→ Written instruction:
Can you put all of the lines below into a numbered list, leaving out any blank ones?

[A run of records]
*****

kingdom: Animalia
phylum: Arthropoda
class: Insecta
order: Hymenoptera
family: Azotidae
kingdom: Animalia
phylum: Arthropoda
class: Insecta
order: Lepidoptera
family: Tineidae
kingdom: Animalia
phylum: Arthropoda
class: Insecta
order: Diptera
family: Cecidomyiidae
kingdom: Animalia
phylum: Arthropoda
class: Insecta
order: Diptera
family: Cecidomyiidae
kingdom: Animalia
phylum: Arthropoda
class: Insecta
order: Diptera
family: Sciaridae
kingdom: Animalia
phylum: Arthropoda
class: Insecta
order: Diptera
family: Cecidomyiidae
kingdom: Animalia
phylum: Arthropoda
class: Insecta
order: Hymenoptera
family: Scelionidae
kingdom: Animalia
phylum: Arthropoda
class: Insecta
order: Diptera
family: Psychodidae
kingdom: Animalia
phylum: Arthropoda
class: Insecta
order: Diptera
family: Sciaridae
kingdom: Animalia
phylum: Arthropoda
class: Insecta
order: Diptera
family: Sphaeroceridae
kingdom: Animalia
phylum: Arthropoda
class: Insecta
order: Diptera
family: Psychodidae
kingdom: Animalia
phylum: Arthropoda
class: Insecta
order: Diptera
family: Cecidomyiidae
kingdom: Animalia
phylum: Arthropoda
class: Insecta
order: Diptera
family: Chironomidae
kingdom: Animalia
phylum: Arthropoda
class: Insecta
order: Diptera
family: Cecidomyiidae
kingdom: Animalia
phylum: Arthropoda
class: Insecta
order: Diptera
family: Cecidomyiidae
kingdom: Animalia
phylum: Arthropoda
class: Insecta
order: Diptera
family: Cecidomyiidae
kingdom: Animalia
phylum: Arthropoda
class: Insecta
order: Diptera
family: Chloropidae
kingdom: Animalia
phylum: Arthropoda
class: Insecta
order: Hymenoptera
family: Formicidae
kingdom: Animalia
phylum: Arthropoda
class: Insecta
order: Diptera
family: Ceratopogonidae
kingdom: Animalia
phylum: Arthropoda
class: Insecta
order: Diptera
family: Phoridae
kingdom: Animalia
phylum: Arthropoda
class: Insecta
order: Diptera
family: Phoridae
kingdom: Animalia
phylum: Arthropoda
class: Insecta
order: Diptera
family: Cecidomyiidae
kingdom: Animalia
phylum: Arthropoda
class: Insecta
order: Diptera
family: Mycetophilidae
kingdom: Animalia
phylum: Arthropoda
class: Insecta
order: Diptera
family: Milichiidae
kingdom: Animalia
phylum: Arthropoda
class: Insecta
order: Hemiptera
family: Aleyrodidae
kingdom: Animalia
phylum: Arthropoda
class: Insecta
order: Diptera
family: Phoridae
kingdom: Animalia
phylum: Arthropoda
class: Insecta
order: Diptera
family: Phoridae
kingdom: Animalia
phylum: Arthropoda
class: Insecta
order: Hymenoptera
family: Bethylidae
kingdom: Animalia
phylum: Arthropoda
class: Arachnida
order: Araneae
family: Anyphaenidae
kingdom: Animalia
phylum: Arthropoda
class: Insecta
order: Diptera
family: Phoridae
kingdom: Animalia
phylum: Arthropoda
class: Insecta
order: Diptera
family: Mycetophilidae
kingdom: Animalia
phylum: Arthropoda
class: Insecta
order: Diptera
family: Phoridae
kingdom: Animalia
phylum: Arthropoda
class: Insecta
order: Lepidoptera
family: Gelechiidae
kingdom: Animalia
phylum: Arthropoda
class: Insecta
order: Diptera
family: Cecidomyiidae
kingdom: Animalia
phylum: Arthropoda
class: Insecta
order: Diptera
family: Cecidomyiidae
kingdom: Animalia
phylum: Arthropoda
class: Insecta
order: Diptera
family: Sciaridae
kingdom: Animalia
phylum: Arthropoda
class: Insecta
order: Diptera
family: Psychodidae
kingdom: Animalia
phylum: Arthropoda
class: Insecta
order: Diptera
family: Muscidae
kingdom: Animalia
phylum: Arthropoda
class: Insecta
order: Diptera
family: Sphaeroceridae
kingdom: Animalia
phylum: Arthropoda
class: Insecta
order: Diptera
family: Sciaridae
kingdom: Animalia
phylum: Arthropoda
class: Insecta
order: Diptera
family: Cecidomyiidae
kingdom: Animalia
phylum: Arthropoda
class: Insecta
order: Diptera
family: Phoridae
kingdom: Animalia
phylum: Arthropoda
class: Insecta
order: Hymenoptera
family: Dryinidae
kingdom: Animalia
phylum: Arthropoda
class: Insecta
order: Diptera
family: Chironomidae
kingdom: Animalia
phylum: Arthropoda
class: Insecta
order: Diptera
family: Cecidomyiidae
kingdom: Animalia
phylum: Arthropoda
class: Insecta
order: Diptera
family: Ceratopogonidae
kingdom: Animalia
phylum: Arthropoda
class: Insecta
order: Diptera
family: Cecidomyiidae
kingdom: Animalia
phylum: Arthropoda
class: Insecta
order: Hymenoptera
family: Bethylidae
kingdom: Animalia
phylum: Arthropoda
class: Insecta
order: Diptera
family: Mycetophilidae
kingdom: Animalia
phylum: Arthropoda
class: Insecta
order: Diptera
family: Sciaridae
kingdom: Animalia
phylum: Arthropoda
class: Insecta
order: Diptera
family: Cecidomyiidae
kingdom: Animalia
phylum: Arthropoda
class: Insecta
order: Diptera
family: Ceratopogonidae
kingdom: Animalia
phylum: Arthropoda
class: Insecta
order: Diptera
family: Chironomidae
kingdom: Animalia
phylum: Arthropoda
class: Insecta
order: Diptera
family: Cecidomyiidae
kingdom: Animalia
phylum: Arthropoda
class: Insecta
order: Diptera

*****

→ Solution to this exercise:
1. kingdom: Animalia
2. phylum: Arthropoda
3. class: Insecta
4. order: Hymenoptera
5. family: Azotidae
6. kingdom: Animalia
7. phylum: Arthropoda
8. class: Insecta
9. order: Lepidoptera
10. family: Tineidae
11. kingdom: Animalia
12. phylum: Arthropoda
13. class: Insecta
14. order: Diptera
15. family: Cecidomyiidae
16. kingdom: Animalia
17. phylum: Arthropoda
18. class: Insecta
19. order: Diptera
20. family: Cecidomyiidae
21. kingdom: Animalia
22. phylum: Arthropoda
23. class: Insecta
24. order: Diptera
25. family: Sciaridae
26. kingdom: Animalia
27. phylum: Arthropoda
28. class: Insecta
29. order: Diptera
30. family: Cecidomyiidae
31. kingdom: Animalia
32. phylum: Arthropoda
33. class: Insecta
34. order: Hymenoptera
35. family: Scelionidae
36. kingdom: Animalia
37. phylum: Arthropoda
38. class: Insecta
39. order: Diptera
40. family: Psychodidae
41. kingdom: Animalia
42. phylum: Arthropoda
43. class: Insecta
44. order: Diptera
45. family: Sciaridae
46. kingdom: Animalia
47. phylum: Arthropoda
48. class: Insecta
49. order: Diptera
50. family: Sphaeroceridae
51. kingdom: Animalia
52. phylum: Arthropoda
53. class: Insecta
54. order: Diptera
55. family: Psychodidae
56. kingdom: Animalia
57. phylum: Arthropoda
58. class: Insecta
59. order: Diptera
60. family: Cecidomyiidae
61. kingdom: Animalia
62. phylum: Arthropoda
63. class: Insecta
64. order: Diptera
65. family: Chironomidae
66. kingdom: Animalia
67. phylum: Arthropoda
68. class: Insecta
69. order: Diptera
70. family: Cecidomyiidae
71. kingdom: Animalia
72. phylum: Arthropoda
73. class: Insecta
74. order: Diptera
75. family: Cecidomyiidae
76. kingdom: Animalia
77. phylum: Arthropoda
78. class: Insecta
79. order: Diptera
80. family: Cecidomyiidae
81. kingdom: Animalia
82. phylum: Arthropoda
83. class: Insecta
84. order: Diptera
85. family: Chloropidae
86. kingdom: Animalia
87. phylum: Arthropoda
88. class: Insecta
89. order: Hymenoptera
90. family: Formicidae
91. kingdom: Animalia
92. phylum: Arthropoda
93. class: Insecta
94. order: Diptera
95. family: Ceratopogonidae
96. kingdom: Animalia
97. phylum: Arthropoda
98. class: Insecta
99. order: Diptera
100. family: Phoridae
101. kingdom: Animalia
102. phylum: Arthropoda
103. class: Insecta
104. order: Diptera
105. family: Phoridae
106. kingdom: Animalia
107. phylum: Arthropoda
108. class: Insecta
109. order: Diptera
110. family: Cecidomyiidae
111. kingdom: Animalia
112. phylum: Arthropoda
113. class: Insecta
114. order: Diptera
115. family: Mycetophilidae
116. kingdom: Animalia
117. phylum: Arthropoda
118. class: Insecta
119. order: Diptera
120. family: Milichiidae
121. kingdom: Animalia
122. phylum: Arthropoda
123. class: Insecta
124. order: Hemiptera
125. family: Aleyrodidae
126. kingdom: Animalia
127. phylum: Arthropoda
128. class: Insecta
129. order: Diptera
130. family: Phoridae
131. kingdom: Animalia
132. phylum: Arthropoda
133. class: Insecta
134. order: Diptera
135. family: Phoridae
136. kingdom: Animalia
137. phylum: Arthropoda
138. class: Insecta
139. order: Hymenoptera
140. family: Bethylidae
141. kingdom: Animalia
142. phylum: Arthropoda
143. class: Arachnida
144. order: Araneae
145. family: Anyphaenidae
146. kingdom: Animalia
147. phylum: Arthropoda
148. class: Insecta
149. order: Diptera
150. family: Phoridae
151. kingdom: Animalia
152. phylum: Arthropoda
153. class: Insecta
154. order: Diptera
155. family: Mycetophilidae
156. kingdom: Animalia
157. phylum: Arthropoda
158. class: Insecta
159. order: Diptera
160. family: Phoridae
161. kingdom: Animalia
162. phylum: Arthropoda
163. class: Insecta
164. order: Lepidoptera
165. family: Gelechiidae
166. kingdom: Animalia
167. phylum: Arthropoda
168. class: Insecta
169. order: Diptera
170. family: Cecidomyiidae
171. kingdom: Animalia
172. phylum: Arthropoda
173. class: Insecta
174. order: Diptera
175. family: Cecidomyiidae
176. kingdom: Animalia
177. phylum: Arthropoda
178. class: Insecta
179. order: Diptera
180. family: Sciaridae
181. kingdom: Animalia
182. phylum: Arthropoda
183. class: Insecta
184. order: Diptera
185. family: Psychodidae
186. kingdom: Animalia
187. phylum: Arthropoda
188. class: Insecta
189. order: Diptera
190. family: Muscidae
191. kingdom: Animalia
192. phylum: Arthropoda
193. class: Insecta
194. order: Diptera
195. family: Sphaeroceridae
196. kingdom: Animalia
197. phylum: Arthropoda
198. class: Insecta
199. order: Diptera
200. family: Sciaridae
201. kingdom: Animalia
202. phylum: Arthropoda
203. class: Insecta
204. order: Diptera
205. family: Cecidomyiidae
206. kingdom: Animalia
207. phylum: Arthropoda
208. class: Insecta
209. order: Diptera
210. family: Phoridae
211. kingdom: Animalia
212. phylum: Arthropoda
213. class: Insecta
214. order: Hymenoptera
215. family: Dryinidae
216. kingdom: Animalia
217. phylum: Arthropoda
218. class: Insecta
219. order: Diptera
220. family: Chironomidae
221. kingdom: Animalia
222. phylum: Arthropoda
223. class: Insecta
224. order: Diptera
225. family: Cecidomyiidae
226. kingdom: Animalia
227. phylum: Arthropoda
228. class: Insecta
229. order: Diptera
230. family: Ceratopogonidae
231. kingdom: Animalia
232. phylum: Arthropoda
233. class: Insecta
234. order: Diptera
235. family: Cecidomyiidae
236. kingdom: Animalia
237. phylum: Arthropoda
238. class: Insecta
239. order: Hymenoptera
240. family: Bethylidae
241. kingdom: Animalia
242. phylum: Arthropoda
243. class: Insecta
244. order: Diptera
245. family: Mycetophilidae
246. kingdom: Animalia
247. phylum: Arthropoda
248. class: Insecta
249. order: Diptera
250. family: Sciaridae
251. kingdom: Animalia
252. phylum: Arthropoda
253. class: Insecta
254. order: Diptera
255. family: Cecidomyiidae
256. kingdom: Animalia
257. phylum: Arthropoda
258. class: Insecta
259. order: Diptera
260. family: Ceratopogonidae
261. kingdom: Animalia
262. phylum: Arthropoda
263. class: Insecta
264. order: Diptera
265. family: Chironomidae
266. kingdom: Animalia
267. phylum: Arthropoda
268. class: Insecta
269. order: Diptera
270. family: Cecidomyiidae
271. kingdom: Animalia
272. phylum: Arthropoda
273. class: Insecta
274. order: Diptera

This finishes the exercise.